* Document segment *

◇ ◇ ◇ ◇ ◇

Note too that according to The Industry Standard, the higher-level the job opening, the less likely companies of any sort are to hire through online job boards. Instead, they depend on recruiters or referrals. "Job boards are the most impersonal and least targeted means of finding potential employees," the Standard said.

Indeed, when I was in a position to hire eight writers for a project last year, I used three methods to find freelancers appropriate for specific assignments: word of mouth, checking the profiles of ASJA members (whom I knew I could count on to deliver good copy on time) and checking profiles of Freelance Success subscribers (who also were probably experienced and reliable) posted at Freelancesuccess.com. The highly financed online exchanges are trying to generate as much traffic as possible, but without any prequalifications for postings, they require a lot more effort to use.

Even in today's Information Age, I vote for the efficiency of editors' traditional methods of finding suitable writers: comb through their mail (or e-mail), use the editorial grapevine and contact writers for other magazines whose work they liked. The old-fashioned query letter and clips, whether delivered by postal mail or email, offer much richer and quicker evidence of a writer's suitability than standardized electronic postings.

The first exception to this verdict is where listings enable a searcher to click right away to a writer's web site, which when well-done includes work samples, a bio and stands as an overall expression of someone's communication savvy. Second, where editors simply post their needs and interested writers reply, the process can work well without depreciating the value of our work. Third, the more specialized by topic, genre or level of experience the exchange, the more it may facilitate matches between freelancers and content buyers who value quality work.

◇ ◇ ◇ ◇ ◇

* Check your understanding *
A. From the passage on finding freelance writers, extract the words from "Even in today's" to "standardized electronic postings." verbatim.
B. Decide whether each statement agrees with the passage on finding freelance writers, answering yes or no and quoting the words that settle it: (i) According to The Industry Standard, higher-level job openings are more likely to be filled through online job boards. (ii) To hire writers for a project last year, the narrator used three methods. (iii) An exchange that is more specialized by topic may do more to help freelancers and content buyers find each other.
The records have no connection to the passage on finding freelance writers.

* Data section *
◇ ◇ ◇ ◇ ◇

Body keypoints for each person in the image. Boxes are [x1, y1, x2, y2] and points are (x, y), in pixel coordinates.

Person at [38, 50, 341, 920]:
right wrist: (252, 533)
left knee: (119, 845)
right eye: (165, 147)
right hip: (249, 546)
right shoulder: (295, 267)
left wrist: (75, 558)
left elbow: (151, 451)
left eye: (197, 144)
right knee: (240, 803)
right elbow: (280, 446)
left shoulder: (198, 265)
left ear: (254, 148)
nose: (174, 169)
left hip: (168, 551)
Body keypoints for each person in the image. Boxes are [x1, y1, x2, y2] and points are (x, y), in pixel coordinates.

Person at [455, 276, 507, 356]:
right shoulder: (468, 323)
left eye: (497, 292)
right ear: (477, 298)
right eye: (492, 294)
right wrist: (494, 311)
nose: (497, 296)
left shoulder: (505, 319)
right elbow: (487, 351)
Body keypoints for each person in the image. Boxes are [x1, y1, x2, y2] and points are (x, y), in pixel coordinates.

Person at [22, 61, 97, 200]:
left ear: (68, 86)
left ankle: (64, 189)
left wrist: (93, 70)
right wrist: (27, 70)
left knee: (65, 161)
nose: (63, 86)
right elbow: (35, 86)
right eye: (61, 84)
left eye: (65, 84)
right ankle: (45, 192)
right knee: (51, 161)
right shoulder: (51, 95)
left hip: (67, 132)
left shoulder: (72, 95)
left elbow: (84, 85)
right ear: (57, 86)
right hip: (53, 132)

◇ ◇ ◇ ◇ ◇

* Task-by-task results *
A.
Even in today's Information Age, I vote for the efficiency of editors' traditional methods of finding suitable writers: comb through their mail (or e-mail), use the editorial grapevine and contact writers for other magazines whose work they liked. The old-fashioned query letter and clips, whether delivered by postal mail or email, offer much richer and quicker evidence of a writer's suitability than standardized electronic postings.

B.
(i) No. "the higher-level the job opening, the less likely companies of any sort are to hire through online job boards"
(ii) Yes. "I used three methods to find freelancers appropriate for specific assignments"
(iii) Yes. "the more specialized by topic, genre or level of experience the exchange, the more it may facilitate matches between freelancers and content buyers who value quality work"